Collapsing CDS Market Will Lead To Global Bond Market Margin Call, by Daniel Drew

Liquidity: tight bid-asks spreads from multiple market participants, the ability to execute sizable trades without moving the market, in short, the ability to transact when one wants and in the size one wants, is crucial, especially in falling markets, which is when it usually dries up. One little-noted aspect of Quantitative Easing is its effect on liquidity. As central banks have become ever larger participants in bond markets, they’ve driven private participants out, reducing, and in some cases, like Japan, eliminating non-central bank participation and the liquidity it provides. Daniel Drew, at dark-bid.com, via zerohedge.com, analyzes the credit default swaps market and shrinking liquidity in bond markets:

As Zero Hedge previously noted, liquidity is there when you don’t need it, and it promptly disappears once it is in demand. Consider it “cocktease capitalism.” If liquidity lasts longer than 4 hours, call the CFTC because you may be experiencing a spoof. Right now, the ultimate spoof is setting up as the credit default swap market collapses, and a global bond market margin call is just around the corner.

The most serious risk at the moment is the lack of bond market liquidity. This problem was created by the Federal Reserve. By flooding the market with liquidity, the Federal Reserve paradoxically destroyed the liquidity it sought to create. Initially, the Federal Reserve’s actions helped stem the panic selling when it stepped in as the buyer of last resort. However, the Fed is quickly becoming the buyer of first resort.
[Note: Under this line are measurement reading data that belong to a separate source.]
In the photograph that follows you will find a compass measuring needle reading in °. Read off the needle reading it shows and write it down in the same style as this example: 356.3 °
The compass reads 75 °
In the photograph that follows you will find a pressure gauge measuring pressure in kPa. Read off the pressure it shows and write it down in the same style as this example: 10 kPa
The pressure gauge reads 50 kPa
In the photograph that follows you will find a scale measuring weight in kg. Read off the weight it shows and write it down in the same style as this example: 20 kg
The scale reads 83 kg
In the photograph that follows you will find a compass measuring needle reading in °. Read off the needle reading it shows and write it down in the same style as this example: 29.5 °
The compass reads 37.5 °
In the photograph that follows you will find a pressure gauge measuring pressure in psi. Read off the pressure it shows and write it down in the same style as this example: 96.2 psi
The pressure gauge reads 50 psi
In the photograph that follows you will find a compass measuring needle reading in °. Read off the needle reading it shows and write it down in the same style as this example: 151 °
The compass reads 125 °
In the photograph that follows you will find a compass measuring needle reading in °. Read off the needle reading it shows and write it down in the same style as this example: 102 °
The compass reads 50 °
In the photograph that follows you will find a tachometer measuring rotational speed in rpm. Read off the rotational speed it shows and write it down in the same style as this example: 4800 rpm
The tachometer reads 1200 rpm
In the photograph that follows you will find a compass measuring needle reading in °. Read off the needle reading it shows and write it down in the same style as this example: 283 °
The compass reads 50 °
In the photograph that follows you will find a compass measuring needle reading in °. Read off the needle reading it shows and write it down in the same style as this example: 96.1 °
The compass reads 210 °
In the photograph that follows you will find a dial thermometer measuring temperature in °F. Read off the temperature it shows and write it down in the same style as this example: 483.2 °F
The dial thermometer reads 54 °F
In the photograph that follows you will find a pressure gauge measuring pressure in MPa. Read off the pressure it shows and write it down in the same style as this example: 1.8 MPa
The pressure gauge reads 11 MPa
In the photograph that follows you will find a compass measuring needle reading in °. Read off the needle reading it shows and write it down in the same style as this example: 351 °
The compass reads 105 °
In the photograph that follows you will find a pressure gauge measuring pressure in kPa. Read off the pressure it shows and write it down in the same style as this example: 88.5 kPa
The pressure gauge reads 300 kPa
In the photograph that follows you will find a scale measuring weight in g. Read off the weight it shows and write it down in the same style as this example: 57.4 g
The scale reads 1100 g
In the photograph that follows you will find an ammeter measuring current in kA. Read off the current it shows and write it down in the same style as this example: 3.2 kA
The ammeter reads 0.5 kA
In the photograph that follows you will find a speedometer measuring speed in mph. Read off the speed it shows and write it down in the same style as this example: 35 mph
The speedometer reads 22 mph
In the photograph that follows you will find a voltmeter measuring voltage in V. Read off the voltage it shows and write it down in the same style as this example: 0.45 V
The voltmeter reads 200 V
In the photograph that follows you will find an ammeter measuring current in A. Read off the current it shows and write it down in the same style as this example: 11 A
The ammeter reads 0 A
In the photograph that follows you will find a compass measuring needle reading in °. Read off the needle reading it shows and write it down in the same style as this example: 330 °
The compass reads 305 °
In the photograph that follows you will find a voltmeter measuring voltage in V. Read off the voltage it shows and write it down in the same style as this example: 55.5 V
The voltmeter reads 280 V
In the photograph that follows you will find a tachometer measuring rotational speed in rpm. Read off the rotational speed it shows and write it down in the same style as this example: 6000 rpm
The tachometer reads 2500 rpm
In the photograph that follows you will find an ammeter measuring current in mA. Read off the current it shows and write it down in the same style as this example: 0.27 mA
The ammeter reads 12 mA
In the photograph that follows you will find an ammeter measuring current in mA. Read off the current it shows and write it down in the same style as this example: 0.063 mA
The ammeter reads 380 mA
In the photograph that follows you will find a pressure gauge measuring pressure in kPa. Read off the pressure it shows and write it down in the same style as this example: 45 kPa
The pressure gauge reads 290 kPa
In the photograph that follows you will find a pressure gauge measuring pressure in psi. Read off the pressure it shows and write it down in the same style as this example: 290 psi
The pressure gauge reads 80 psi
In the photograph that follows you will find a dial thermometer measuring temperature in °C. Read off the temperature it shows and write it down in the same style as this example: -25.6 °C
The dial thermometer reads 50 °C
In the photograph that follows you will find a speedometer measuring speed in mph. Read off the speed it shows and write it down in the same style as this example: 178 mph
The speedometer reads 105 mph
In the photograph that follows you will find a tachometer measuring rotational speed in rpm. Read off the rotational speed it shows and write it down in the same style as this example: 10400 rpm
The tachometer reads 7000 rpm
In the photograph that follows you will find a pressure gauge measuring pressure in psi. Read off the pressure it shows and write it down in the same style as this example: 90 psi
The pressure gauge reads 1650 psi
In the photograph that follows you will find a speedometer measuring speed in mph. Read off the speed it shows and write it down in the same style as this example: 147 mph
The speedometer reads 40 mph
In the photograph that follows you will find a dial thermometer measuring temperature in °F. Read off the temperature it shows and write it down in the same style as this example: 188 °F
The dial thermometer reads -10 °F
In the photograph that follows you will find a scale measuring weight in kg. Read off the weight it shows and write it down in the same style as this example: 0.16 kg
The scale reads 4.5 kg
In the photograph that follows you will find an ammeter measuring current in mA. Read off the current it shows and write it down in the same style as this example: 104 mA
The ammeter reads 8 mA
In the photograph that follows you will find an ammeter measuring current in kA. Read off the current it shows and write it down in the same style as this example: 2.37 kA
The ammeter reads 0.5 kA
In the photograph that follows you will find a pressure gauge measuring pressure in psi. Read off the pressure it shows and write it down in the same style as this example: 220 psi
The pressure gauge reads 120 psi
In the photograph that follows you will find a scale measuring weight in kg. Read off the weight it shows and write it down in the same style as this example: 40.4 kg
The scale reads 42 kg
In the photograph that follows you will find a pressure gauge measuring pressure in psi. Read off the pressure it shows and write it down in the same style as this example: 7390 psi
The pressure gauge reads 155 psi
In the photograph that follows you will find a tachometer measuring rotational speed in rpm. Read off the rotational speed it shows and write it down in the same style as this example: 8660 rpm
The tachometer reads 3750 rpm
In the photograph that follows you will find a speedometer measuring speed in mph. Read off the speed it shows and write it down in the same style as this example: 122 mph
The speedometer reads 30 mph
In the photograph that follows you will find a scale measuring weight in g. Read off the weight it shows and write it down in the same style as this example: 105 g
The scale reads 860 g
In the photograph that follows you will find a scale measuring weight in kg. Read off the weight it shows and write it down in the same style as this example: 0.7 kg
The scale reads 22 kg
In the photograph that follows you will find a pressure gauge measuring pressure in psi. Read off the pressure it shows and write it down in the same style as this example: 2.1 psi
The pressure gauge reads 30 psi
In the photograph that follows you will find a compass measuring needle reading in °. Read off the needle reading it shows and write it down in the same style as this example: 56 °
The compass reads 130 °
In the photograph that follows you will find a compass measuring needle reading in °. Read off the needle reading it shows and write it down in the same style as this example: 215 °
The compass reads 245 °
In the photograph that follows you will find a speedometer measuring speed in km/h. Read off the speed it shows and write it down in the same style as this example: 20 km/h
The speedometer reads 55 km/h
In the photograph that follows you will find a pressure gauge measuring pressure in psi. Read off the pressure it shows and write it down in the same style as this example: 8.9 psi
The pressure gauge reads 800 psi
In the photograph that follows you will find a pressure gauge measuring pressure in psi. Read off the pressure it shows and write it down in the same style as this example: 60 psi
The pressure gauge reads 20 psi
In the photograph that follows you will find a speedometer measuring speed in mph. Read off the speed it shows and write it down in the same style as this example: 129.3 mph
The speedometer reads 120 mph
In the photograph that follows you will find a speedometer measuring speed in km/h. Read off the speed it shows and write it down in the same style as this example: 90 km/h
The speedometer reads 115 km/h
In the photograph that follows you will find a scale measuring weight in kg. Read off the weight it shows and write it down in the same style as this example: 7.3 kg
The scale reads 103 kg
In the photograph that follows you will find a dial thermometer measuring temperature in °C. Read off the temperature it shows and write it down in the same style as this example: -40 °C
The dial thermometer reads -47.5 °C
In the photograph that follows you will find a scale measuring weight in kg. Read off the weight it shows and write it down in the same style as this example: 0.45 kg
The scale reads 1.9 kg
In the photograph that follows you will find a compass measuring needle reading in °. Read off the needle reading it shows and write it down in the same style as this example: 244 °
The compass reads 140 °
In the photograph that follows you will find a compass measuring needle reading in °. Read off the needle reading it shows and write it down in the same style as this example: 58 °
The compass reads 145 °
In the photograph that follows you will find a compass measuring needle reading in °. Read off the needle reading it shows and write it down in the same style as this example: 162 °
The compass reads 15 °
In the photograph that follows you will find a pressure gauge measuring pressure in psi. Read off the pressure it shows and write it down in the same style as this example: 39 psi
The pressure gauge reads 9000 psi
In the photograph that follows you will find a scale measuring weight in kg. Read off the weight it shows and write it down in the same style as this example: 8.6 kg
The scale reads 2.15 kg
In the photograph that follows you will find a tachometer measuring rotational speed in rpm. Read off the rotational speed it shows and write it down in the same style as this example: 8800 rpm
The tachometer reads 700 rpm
The CME even has a Central Bank Incentive Program to encourage foreign central banks to buy S&P 500 futures. It’s not a stretch of the imagination to presume the Federal Reserve is buying S&P 500 futures alongside the foreign banks.

As the Fed’s balance sheet expanded ever larger, they transformed from being a mere market participant to becoming the market itself. The Federal Reserve, along with the rest of the world’s central banks, are essentially engaging in a multi-year effort to corner the global bond market. As we have seen in every case, no one has ever successfully cornered a market indefinitely. From the Hunt Brothers in the 1980 silver market to the Saudi royal family in the modern fractured oil market to the Duke brothers in the frozen concentrated orange juice market, it simply has not worked. Running a monopoly is an uphill battle that eventually results in a spectacular blowup. Why would the central banks be any different?

As Zero Hedge pointed out recently, the run on the central banks has already begun. For the first time ever, QE failed. The first casualty was the Riksbank in Sweden.

The Swedes have shown there is a limit on how low interest rates can go. The limit may be different for every country, but it does exist. Investors will eventually revolt against the post-crash Bizarro bond markets that dot the global landscape.

The same problem that brought Long-Term Capital Management to its knees is what will bring down the central bankers: liquidity. They seem to have forgotten that without liquidity, there are no markets. You can’t be the only player in the game. It is often said that cash is king, but what that really means is liquidity is king. In the capital markets, investors will pay a premium for liquidity. Right now, liquidity trumps credit ratings in the bond market. As liquidity thins out dramatically, that premium is becoming smaller and smaller. One day, every central bank will have their Riksbank moment when, despite their best efforts, it all blows up.